• DOCUMENT PASSAGE:
— start —

# Problem Suzuki Quadrunner petcock



## Hooty Hoot

I am not getting any fuel through my petcock to my carburetor. I have taken it  apart, cleaned it and blown through the fuel nipple. When I reassemble, it is stopped up again. Any clues appreciated.


----------



## Hooty Hoot

ttt


----------



## bulletproof1510

Check to make sure fuel supply lines are not clogged or it may have a hole in it.


----------



## fatboy84

Got any trash in your tank?


----------



## Hooty Hoot

fatboy84 said:


> Got any trash in your tank?



Probably, but I drained my tank. I finally figured that the reason that I can't blow through it is because fuel is suppose to go through it one way only. I sprayed it down with carb cleaner, soaked it in gas and reassembled the pet cock and reinstalled on my 4wheeler. Still not getting any gas. Wonder if a sledge hammer will fix it?


----------



## winchester1970

Have you checked for a blockage at the fuel pump? Mine has a small pump located under the front left fender. Did not know it was any there until I had a problem getting my bikes to start after sitting for a year.


----------



## packrat

*depending on model*

Loosen your gastank cap and see if gas will flow through line before it reaches petcock.
If so your tank and gas cap/vent is OK.
If you have cleaned petcock and carb cleaner flows through easily.
Then your petcock is OK.
Then take off gas line at the NEXT connection, either the carb or a fuel pump.
It is probably connected to the carb on many QuadR 4wheelers.
If gas flows freely from there, your problem is most likely in the carb.
Take carb bowl off and clean, making sure your float will allow gas to flow out with bowl removed, and stopped when you lift float upward.
Good Luck, hope it helps.
PM me if I can help, I fought a cold-natured kick-start only 1984 Quad for 4 years in a row. Finally unloaded it dirt cheap, and the guy that bought it has had no problems out of it


----------



## germag

Some Suzuki petcocks are vacuum operated. How many hose connections are there?

— end —

• JOBS:
1 – Retype the petcock thread from "Loosen your gastank" up to and including "hope it helps.".
2 – List every distinct username that heads a post in the petcock thread.
3 – Go on with the petcock thread, picking up after its final post.

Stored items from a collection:

— start —

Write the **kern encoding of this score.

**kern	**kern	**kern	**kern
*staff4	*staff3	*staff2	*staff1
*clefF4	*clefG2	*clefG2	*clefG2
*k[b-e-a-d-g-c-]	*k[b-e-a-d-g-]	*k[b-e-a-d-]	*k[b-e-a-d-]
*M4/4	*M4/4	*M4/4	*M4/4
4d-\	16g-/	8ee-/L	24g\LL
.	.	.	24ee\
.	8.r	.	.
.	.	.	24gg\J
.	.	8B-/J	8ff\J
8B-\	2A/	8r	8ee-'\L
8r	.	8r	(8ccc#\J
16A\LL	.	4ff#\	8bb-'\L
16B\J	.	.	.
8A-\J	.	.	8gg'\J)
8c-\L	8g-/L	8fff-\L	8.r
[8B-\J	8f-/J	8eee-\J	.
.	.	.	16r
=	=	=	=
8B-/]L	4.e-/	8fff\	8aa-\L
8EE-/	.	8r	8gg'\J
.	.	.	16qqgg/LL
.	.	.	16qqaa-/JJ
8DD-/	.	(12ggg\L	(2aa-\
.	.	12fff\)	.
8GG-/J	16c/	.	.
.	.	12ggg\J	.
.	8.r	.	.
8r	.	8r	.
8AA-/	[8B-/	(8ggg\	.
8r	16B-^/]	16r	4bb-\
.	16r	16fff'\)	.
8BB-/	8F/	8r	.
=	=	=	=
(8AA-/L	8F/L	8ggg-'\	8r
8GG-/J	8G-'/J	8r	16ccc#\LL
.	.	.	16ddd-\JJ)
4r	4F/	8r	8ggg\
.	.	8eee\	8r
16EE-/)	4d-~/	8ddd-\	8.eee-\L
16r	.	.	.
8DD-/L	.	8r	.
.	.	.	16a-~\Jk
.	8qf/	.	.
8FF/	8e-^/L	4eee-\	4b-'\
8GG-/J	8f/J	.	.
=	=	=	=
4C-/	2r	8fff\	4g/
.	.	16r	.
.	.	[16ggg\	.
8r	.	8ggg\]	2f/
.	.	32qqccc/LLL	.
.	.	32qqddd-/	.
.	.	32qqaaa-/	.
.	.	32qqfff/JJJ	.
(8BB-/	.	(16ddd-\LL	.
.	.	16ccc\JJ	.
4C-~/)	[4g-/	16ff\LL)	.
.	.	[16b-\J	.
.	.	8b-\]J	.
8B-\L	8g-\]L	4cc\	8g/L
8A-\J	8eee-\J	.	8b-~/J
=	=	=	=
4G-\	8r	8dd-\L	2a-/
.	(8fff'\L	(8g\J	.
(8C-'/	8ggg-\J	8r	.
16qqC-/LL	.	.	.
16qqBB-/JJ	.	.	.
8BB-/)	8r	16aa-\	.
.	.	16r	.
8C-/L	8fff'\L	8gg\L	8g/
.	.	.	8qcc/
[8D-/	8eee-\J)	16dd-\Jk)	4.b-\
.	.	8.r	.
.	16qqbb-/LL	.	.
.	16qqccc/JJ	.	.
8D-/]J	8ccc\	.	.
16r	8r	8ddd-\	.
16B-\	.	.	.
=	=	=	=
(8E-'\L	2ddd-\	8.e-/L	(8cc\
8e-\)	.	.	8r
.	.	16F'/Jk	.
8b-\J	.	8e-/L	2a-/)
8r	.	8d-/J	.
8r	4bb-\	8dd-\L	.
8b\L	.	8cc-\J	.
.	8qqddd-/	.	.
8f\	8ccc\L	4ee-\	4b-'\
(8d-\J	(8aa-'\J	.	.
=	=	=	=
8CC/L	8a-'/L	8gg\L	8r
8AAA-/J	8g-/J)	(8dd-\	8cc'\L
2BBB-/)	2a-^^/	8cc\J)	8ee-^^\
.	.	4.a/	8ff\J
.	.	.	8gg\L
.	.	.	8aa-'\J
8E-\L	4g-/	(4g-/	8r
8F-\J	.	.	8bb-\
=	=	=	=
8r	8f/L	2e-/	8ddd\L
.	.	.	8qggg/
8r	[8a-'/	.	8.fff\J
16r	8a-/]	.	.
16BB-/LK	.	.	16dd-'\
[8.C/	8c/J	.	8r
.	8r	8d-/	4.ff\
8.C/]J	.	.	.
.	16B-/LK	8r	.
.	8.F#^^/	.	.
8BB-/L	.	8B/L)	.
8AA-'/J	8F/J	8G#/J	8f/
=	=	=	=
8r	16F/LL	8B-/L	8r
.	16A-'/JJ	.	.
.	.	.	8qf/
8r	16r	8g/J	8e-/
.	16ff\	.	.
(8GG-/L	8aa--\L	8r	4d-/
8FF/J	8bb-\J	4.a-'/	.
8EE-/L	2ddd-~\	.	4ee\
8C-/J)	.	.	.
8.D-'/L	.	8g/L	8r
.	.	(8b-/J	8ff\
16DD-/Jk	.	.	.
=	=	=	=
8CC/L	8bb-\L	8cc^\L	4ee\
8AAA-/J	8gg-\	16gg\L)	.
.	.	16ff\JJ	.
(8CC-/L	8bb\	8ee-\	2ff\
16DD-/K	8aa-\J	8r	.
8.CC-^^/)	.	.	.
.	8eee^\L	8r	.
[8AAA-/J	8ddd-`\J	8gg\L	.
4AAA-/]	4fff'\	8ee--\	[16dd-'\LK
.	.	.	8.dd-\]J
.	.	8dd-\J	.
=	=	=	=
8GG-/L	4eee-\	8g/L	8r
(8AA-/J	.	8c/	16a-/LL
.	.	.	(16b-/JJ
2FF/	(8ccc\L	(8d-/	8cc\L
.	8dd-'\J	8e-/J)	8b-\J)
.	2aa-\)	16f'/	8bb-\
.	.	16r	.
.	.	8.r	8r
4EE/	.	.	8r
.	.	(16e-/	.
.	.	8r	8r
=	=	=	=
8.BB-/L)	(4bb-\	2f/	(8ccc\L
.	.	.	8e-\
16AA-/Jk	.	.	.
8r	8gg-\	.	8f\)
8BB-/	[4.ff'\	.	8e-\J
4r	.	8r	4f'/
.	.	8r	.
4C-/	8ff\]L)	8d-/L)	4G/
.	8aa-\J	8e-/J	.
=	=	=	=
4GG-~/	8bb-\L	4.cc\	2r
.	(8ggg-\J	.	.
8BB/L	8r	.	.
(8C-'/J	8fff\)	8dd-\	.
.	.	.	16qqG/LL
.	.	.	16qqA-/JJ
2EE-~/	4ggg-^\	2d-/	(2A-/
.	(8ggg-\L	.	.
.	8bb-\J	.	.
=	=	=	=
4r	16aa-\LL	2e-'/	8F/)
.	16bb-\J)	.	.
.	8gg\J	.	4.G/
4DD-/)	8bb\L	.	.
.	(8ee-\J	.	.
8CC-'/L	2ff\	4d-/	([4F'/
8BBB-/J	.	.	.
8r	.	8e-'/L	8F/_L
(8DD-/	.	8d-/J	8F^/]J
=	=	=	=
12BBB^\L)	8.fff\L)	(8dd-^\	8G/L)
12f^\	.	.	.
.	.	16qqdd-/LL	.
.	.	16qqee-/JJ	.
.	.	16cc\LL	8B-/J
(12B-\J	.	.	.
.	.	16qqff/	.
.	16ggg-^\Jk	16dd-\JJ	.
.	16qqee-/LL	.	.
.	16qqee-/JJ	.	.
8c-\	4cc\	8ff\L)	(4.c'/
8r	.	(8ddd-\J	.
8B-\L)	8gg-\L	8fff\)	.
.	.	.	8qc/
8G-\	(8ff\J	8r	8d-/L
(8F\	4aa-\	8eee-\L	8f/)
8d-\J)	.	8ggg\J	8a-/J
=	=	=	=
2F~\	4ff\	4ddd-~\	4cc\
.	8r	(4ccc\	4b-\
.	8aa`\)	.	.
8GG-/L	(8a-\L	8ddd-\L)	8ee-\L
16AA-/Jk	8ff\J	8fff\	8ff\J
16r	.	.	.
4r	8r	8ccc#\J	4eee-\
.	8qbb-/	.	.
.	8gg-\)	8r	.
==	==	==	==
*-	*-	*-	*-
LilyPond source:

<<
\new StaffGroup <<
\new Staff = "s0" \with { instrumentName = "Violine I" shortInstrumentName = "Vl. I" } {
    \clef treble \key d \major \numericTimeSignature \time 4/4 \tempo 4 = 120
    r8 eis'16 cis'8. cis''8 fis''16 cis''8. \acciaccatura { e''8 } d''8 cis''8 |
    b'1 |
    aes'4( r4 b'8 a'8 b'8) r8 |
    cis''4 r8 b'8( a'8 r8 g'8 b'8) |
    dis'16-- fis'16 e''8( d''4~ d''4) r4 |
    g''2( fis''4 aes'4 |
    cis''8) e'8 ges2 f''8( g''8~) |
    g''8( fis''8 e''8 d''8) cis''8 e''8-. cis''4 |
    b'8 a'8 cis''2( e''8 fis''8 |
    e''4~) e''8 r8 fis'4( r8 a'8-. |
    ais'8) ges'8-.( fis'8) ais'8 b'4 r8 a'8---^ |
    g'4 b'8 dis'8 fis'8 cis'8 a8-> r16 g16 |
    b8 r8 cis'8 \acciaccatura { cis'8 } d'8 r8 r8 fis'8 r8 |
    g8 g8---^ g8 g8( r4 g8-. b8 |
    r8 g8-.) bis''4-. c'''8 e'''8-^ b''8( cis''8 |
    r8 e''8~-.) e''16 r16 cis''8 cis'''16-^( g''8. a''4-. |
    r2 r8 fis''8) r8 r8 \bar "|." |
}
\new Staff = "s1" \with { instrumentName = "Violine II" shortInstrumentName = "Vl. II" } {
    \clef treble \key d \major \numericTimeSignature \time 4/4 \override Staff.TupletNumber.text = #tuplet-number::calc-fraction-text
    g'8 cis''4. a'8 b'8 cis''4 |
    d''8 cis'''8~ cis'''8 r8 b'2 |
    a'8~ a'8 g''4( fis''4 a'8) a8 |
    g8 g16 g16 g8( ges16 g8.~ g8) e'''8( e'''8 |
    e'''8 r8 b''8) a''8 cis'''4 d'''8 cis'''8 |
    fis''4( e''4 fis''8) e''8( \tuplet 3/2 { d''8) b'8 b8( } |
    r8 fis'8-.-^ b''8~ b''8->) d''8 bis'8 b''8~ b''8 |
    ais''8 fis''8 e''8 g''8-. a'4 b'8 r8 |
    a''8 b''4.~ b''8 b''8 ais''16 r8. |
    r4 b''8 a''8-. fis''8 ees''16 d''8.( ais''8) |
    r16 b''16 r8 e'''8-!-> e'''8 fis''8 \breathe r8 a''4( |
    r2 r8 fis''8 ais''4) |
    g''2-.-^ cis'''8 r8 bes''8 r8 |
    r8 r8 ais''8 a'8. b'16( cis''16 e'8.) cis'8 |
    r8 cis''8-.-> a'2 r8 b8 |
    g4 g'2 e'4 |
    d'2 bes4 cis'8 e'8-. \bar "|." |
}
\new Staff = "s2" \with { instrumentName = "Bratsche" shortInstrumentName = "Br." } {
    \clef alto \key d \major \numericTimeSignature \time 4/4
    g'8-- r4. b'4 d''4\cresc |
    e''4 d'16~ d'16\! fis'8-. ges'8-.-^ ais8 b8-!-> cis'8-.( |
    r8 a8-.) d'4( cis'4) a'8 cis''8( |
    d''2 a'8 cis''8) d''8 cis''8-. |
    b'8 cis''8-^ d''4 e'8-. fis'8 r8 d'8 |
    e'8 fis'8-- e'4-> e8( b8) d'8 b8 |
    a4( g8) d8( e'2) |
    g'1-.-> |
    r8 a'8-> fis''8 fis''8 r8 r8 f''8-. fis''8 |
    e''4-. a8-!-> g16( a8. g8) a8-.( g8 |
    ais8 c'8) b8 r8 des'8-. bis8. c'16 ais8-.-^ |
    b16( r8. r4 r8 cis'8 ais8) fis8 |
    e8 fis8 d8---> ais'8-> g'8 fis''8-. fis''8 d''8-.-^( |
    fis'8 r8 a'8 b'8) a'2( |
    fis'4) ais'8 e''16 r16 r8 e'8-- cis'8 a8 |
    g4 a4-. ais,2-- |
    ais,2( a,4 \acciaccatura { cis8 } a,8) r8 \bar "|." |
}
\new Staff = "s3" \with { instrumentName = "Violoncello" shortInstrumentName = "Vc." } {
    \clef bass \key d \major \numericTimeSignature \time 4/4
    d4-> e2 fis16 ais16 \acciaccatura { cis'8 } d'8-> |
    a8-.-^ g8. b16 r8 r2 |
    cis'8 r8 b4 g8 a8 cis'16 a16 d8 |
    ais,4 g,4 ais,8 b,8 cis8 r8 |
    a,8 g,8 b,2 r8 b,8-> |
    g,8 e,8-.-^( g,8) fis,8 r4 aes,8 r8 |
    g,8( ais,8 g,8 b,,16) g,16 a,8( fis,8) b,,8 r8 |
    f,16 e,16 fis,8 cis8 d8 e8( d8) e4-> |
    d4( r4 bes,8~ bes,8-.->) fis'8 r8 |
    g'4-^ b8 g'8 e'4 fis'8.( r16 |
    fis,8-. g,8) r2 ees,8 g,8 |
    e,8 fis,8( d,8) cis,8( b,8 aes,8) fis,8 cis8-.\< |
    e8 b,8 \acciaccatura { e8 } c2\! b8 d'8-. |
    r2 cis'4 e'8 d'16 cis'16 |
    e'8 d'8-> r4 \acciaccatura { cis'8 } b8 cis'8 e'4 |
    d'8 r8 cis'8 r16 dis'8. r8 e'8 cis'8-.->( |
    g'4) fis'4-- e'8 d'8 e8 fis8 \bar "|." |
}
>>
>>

— end —

• RESULTS OF THE TASKS:
1 –
Loosen your gastank cap and see if gas will flow through line before it reaches petcock.
If so your tank and gas cap/vent is OK.
If you have cleaned petcock and carb cleaner flows through easily.
Then your petcock is OK.
Then take off gas line at the NEXT connection, either the carb or a fuel pump.
It is probably connected to the carb on many QuadR 4wheelers.
If gas flows freely from there, your problem is most likely in the carb.
Take carb bowl off and clean, making sure your float will allow gas to flow out with bowl removed, and stopped when you lift float upward.
Good Luck, hope it helps.

2 – Hooty Hoot, bulletproof1510, fatboy84, winchester1970, packrat, germag

3 –
----------



## Backlasher82

germag said:


> Some Suzuki petcocks are vacuum operated. How many hose connections are there?



Yep, and as Winchester stated, some of them have a diaphragm fuel pump.

And it wouldn't hurt if you posted the year and model of your ATV.


----------



## rayjay

packrat said:


> PM me if I can help, I fought a cold-natured kick-start only 1984 Quad for 4 years in a row. Finally unloaded it dirt cheap, and the guy that bought it has had no problems out of it



On the early 230's the shop manual had the wrong float level listed making the motor run very lean. This made them very cold natured. Maybe the guy that bought it leaves the choke on all the time or maybe he brought it to my shop back then and I fixed the carb


----------



## rayjay

On the models that have the forward facing cylinder and that have the engine and transaxle made in one unit you can't remove the fuel tank unless you pull the motor. 

Major pitn if you put trash into the fuel tank and need to flush it out . Also these models definitely have a fuel pump as the tank is lower than the carb.


----------



## Hooty Hoot

Backlasher82 said:


> Yep, and as Winchester stated, some of them have a diaphragm fuel pump.
> 
> And it wouldn't hurt if you posted the year and model of your ATV.



I bought it new and think it is a 95 or 96 model 250 Quadrunner. Two hoses from pet cock. 1 goes directly to the carb. I thought the other was for air but I just checked and it goes to a gismo under the front left fender. Doesn't look like a fuel pump thoughand there is no power running to it.


----------



## Backlasher82

Hooty Hoot said:


> I bought it new and think it is a 95 or 96 model 250 Quadrunner. Two hoses from pet cock. 1 goes directly to the carb. I thought the other was for air but I just checked and it goes to a gismo under the front left fender. Doesn't look like a fuel pump thoughand there is no power running to it.



That gizmo is your fuel pump, it is a diaphragm type that operates off of engine vacuum.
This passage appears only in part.